Thursday, 23 July 2009

Pickled Peaches

Next time you are eating a peach examine the stone nestled deep within its flannel like jacket, encased in pulpy fruit. This succulent summer fruit is a distant relation to the bitter almond and both members of the Rosaceae or Rose family. According to wide-eyed polymath Mark Twain their divergent paths to a fruit and nut was all down to a little nurturing. “Training is everything. The peach was once a bitter almond."

Fruit poached in a sweet vinegared syrup has always been a lip puckering way of preservation, from Spain to Italy and from Eastern Europe to the Middle East.

Try these pickled peaches with cheddar or blue cheese.


Ingredients

1kg fresh peaches

750 mls red wine vinegar

3 cloves

½ teaspoon mustard powder

½ tsp cinnamon

½ tsp powdered ginger

250g sugar

¼ tsp black pepper

1 tablespoon of fresh tarragon

2 tbsp barberries


Make the syrup first. In a large pan pour in the wine vinegar followed by the spices, sugar and tarragon. Bring to the boil until the sugar dissolves. Set aside. Drop the peaches into boiling water for about a minute or two. Cool under cold water and peel the skin. Be careful when cutting the peach into segments. Bring the syrup back to the boil and drop in the peach segments followed by the barberries. Poach for about 3 or 4 minutes, you want the peaches a little soft but to keep their shape. With a slotted spoon, fish out the peaches. Now boil the liquid till it reduces and becomes a little syrupy. Pack the peaches into sterilised jars and pour over the syrup. It might be difficult but leave for at least a week before trying.

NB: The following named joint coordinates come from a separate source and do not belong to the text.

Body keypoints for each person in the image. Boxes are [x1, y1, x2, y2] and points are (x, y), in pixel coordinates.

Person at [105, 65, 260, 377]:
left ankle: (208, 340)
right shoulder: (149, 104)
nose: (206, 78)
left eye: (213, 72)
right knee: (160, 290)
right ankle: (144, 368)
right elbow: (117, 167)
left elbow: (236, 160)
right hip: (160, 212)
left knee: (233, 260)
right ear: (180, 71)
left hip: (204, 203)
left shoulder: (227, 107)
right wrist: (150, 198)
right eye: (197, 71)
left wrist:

Ken Doherty is a chef and journalist.


Cherry Compote

Fruit and alcohol have always been sweet bedfellows. Think plums and brandy, apples and calvados, raisins and sherry and the trinity of peaches, prunes and pears with white or red wine.
And of course, cherries and kirsch are another brilliant saccharine combination.
The small French region of Alsace is famed for its kirsch, a fermented drink made from morello cherries.
The distilled brandy is a vestige from the German Empire’s presence in the region in the late 19th and early 20th century.
This cherry compote is a decadent addition to yogurt or crème fraiche.

Ingredients:
200ml kirsch
250g cherries
3 tbsp sugar
1/2 tsp cinnamon

Wash and stone the cherries. Put them in a large saucepan on low to medium heat and add the sugar, cinnamon and a little water. Gently stir to dissolve the sugar and bring to the boil. When the cherries are soft, strain the liquid into another pan and add the kirsch. Boil until the liquid reduces a little. Put the cherries into sterilised jars and pour over the reduced liquid, seal and refrigerate.

Ken Doherty is a chef and journalist.

Tuesday, 14 July 2009

Apricot Jam

For the people of Beit-Jala in Palestine, the apricot is a fruit of longing. According to food writer Christiane Dabdoub Nasser, it is the fruit that most emigrants from this part of the West Bank miss most about their region.
This apricot jam recipe, adapted from Nasser’s Classic Palestinian Cuisine, proves once again foods’ importance in sustaining memory and identity.
The apricots lend themselves well to slow cooking with sugar. The result is a thick and sticky jam with a burnt orange glow that would make even the sun jealous. Serve with toast or yogurt.

Ingredients:
500g fresh apricots
200g sugar
Juice of 1/2 lemon or orange

Halve and stone the apricots, put them into a medium-sized pan with the sugar and gently stir so that the sugar coats the fruit and melts.
Bring to a boil, then reduce the heat to a gentle simmer for about an hour till it reaches a jammy consistency. Add the lemon or orange juice a few minutes before the end.

Ken Doherty is a chef and journalist

Monday, 13 July 2009

'We mistook the full moon as a loaf of bread and raised our hands to the sky'......Rumi

Thursday, 2 July 2009

Gingered Gooseberry Chutney

A rather reluctant member of the berry family the gooseberry is a much unloved summer fruit. Its hairy and veiny exterior alone would scare off even the most forgiving berry fanatic. It prefers the relatively milder summers of northern Europe. It's sourness far too teeth-clenching for those looking for a sweeter hit. This Chutney is an excellent way of dealing with a glut of gooseberries that might come your way. Denis Cotter of the great Cafe Paradiso in Cork generously donated his gooseberry chutney recipe to this column. Ginger is the key ingredient and gives the chutney a more eastern inspired flourish. In Paradiso this chutney is served with grilled Haloumi. Also good with grilled fish.

Ingredients

1Kg gooseberries, topped and tailed
100g grated fresh root ginger
½ tsp mixed spice
300g sugar
juice of 2 lemons
Put everything in a pot and simmer for 30-50 minutes until the gooseberries have broken down and the chutney has become thick. Store in sterilized jars.